Bloomberg’s podcast Decrypted, hosted by Austin Weinstein and Pia Gadkari, has recently taken a look at ufology in the digital age of photoshop. (Full disclosure: I was interviewed for this episode). In particular, Weinstein and Gadkari are interested in exploring how accessibility to digital editing technologies have changed the way in which UFO hunters and their critics have gone about their work – and how difficult it is for those of us who aren’t particularly tech savvy to separate the real from the fake. The episode is described like this:
Advances in photo and video editing technology have enabled fake news, birthed viral hoaxes and even empowered corrupt governments. But they’ve also had a less publicized consequence: complicating mankind’s search for extraterrestrial life. This week on Decrypted, Bloomberg Technology’s Austin Weinstein and Pia Gadkari examine the recent boom in UFO sightings — and how they’ve become more convincing than ever. This is part of a special season of Decrypted, where we examine the unintended consequences of modern technology.

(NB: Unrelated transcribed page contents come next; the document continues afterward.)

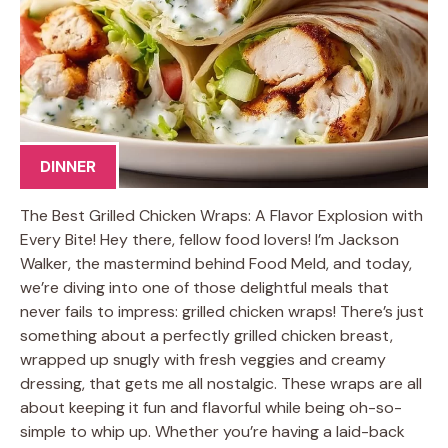
DINNER
The Best Grilled Chicken Wraps: A Flavor Explosion with
Every Bite! Hey there, fellow food lovers! I’m Jackson
Walker, the mastermind behind Food Meld, and today,
we’re diving into one of those delightful meals that
never fails to impress: grilled chicken wraps! There’s just
something about a perfectly grilled chicken breast,
wrapped up snugly with fresh veggies and creamy
dressing, that gets me all nostalgic. These wraps are all
about keeping it fun and flavorful while being oh-so-
simple to whip up. Whether you’re having a laid-back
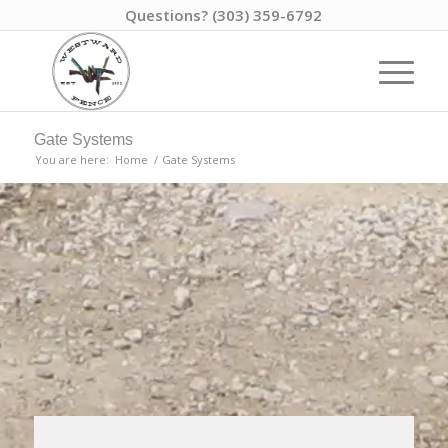
Questions? (303) 359-6792
Gate Systems
You are here:
Home
/
Gate Systems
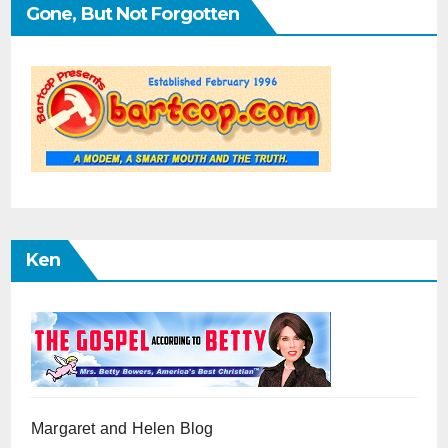
Gone, But Not Forgotten
Ken
Margaret and Helen Blog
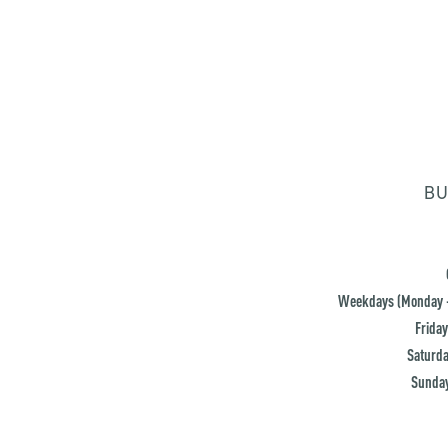
BU
Weekdays (Monday -
Friday
Saturda
Sunday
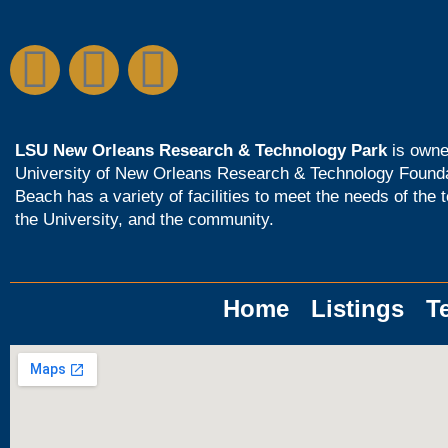
LSU New Orleans Research & Technology Park
is owne
University of New Orleans Research & Technology Found
Beach has a variety of facilities to meet the needs of the 
the University, and the community.
Home
Listings
T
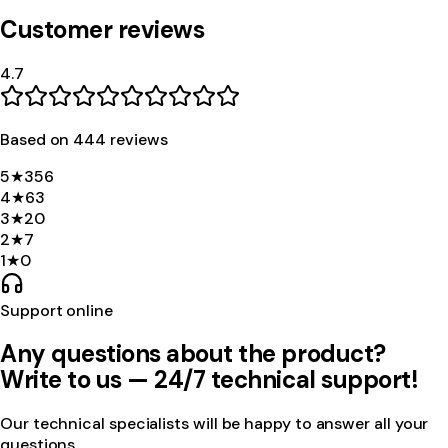
Customer reviews
4.7
Based on
444
review
s
5
★
356
4
★
63
3
★
20
2
★
7
1
★
0
Support online
Any questions about the product?
Write to us — 24/7 technical support!
Our technical specialists will be happy to answer all your
questions.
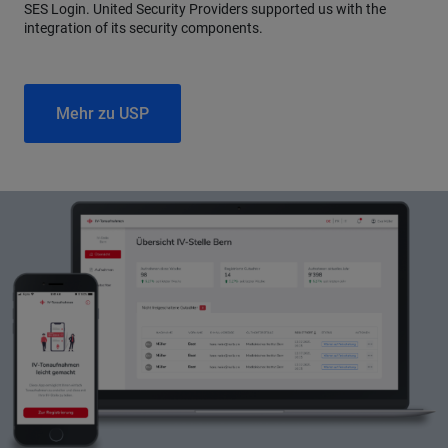
SES Login. United Security Providers supported us with the
integration of its security components.
Mehr zu USP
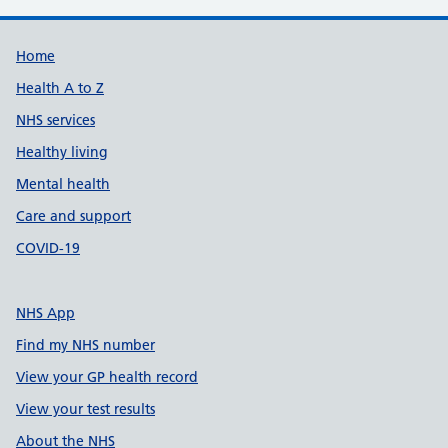
Support links
Home
Health A to Z
NHS services
Healthy living
Mental health
Care and support
COVID-19
NHS App
Find my NHS number
View your GP health record
View your test results
About the NHS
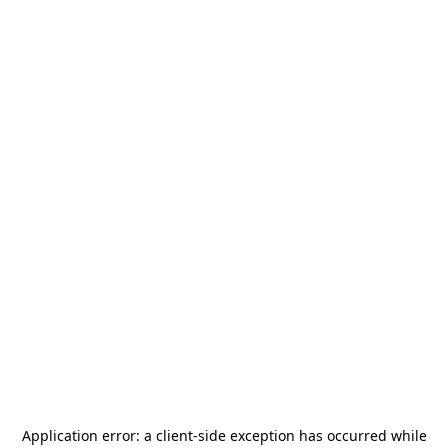
Application error: a
client
-side exception has occurred while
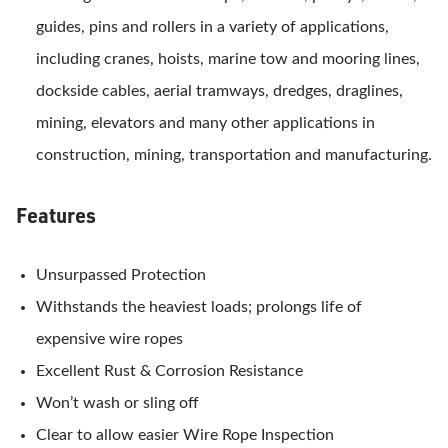
guides, pins and rollers in a variety of applications,
including cranes, hoists, marine tow and mooring lines,
dockside cables, aerial tramways, dredges, draglines,
mining, elevators and many other applications in
construction, mining, transportation and manufacturing.
Features
Unsurpassed Protection
Withstands the heaviest loads; prolongs life of
expensive wire ropes
Excellent Rust & Corrosion Resistance
Won’t wash or sling off
Clear to allow easier Wire Rope Inspection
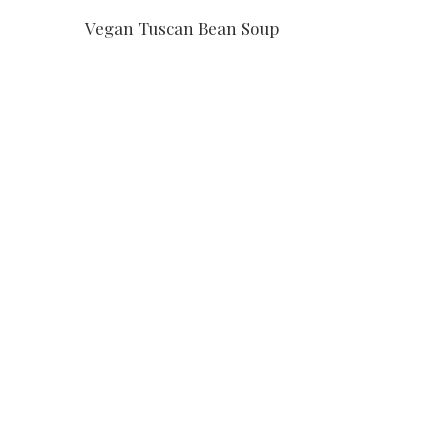
Vegan Tuscan Bean Soup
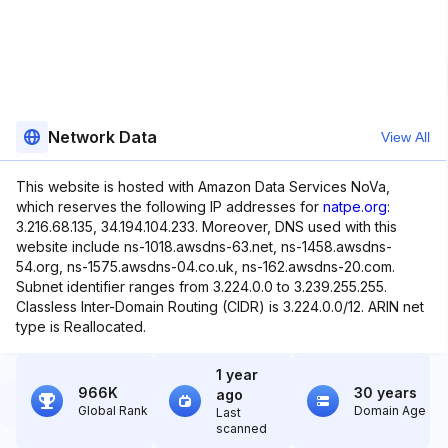
Network Data
View All
This website is hosted with Amazon Data Services NoVa,
which reserves the following IP addresses for
natpe.org
:
3.216.68.135, 34.194.104.233. Moreover, DNS used with this
website include ns-1018.awsdns-63.net, ns-1458.awsdns-
54.org, ns-1575.awsdns-04.co.uk, ns-162.awsdns-20.com.
Subnet identifier ranges from 3.224.0.0 to 3.239.255.255.
Classless Inter-Domain Routing (CIDR) is 3.224.0.0/12. ARIN net
type is Reallocated.
1 year
966K
30 years
ago
Global Rank
Domain Age
Last
scanned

An interesting look at both the production and the debunking of UFO online videos and images.
David Clarke – the industrious journalist, folklorist, and professor at Sheffield Hallam University – recently gave a fascinating talk on his years of experience working with the UFO files of the UK Ministry of Defence. For those who would like to hear a relatively brief summary of some of the major highlights within those records, this is a must-listen.
Last week, I had the opportunity to pay a visit to the city of Torino (Turin), Italy, where I met with several of Italy’s most prolific UFO researchers associated with the Centro Italiano Studi Ufologica (CISU), The Italian Center for Ufology Studies. I was accompanied by documentary filmmaker Richard Sherman, a colleague with whom I am collaborating in making a film exploring the historical interest in UFOs.
Our guide was Edoardo Russo. Russo is Secretary of CISU and a researcher whose work and publications in UFO research date back to the 1970s. In addition to Russo, we met up with Paolo Toselli – a longtime researcher specializing in the psychological aspects of UFO sightings and the history of UFOs in popular media – and Paolo Fiorino – a founding member of CISU, an expert on close encounters of the third kind in Italy, and the key figure in prompting the Italian Ministry of Defense to declassify a good deal of its UFO files.
Together, Russo, Toselli, and Fiorino were kind enough to sit with us for a series of interviews covering their involvement in ufology as well as the history of UFO research in Italy. Among other things, I learned that the first sightings of “flying saucers” in Italy began days after Kenneth Arnold’s original sighting in late-June 1947. Similar to developments elsewhere, over the course of the 1950s and into the early-1970s, Italians involved in studying the UFO phenomenon tended to follow one of two paths: either they followed the more esoteric or theosophical tradition that emphasized fraternity with “our space brothers” or they tended toward a ufology modeled on scientific methods. Then, during the second half of the 1970s and the beginning of the 1980s, a group of young ufologists began to be drawn to the so-called psychosocial approach to UFOs, taking their inspiration from the human sciences, especially psychology.
For those unfamiliar with the Center, its members conduct field investigations, meet to discuss recent reports, carry out research, and publish books and articles. For those of us with an interest in the history of the UFO phenomenon, one of its most important accomplishments has been collecting and cataloguing an impressive archive of materials chronicling the history of UFOs and ufology in Italy and elsewhere. For anyone with a serious interest in European – and particularly, Italian – ufology, a research visit to Turin is a must.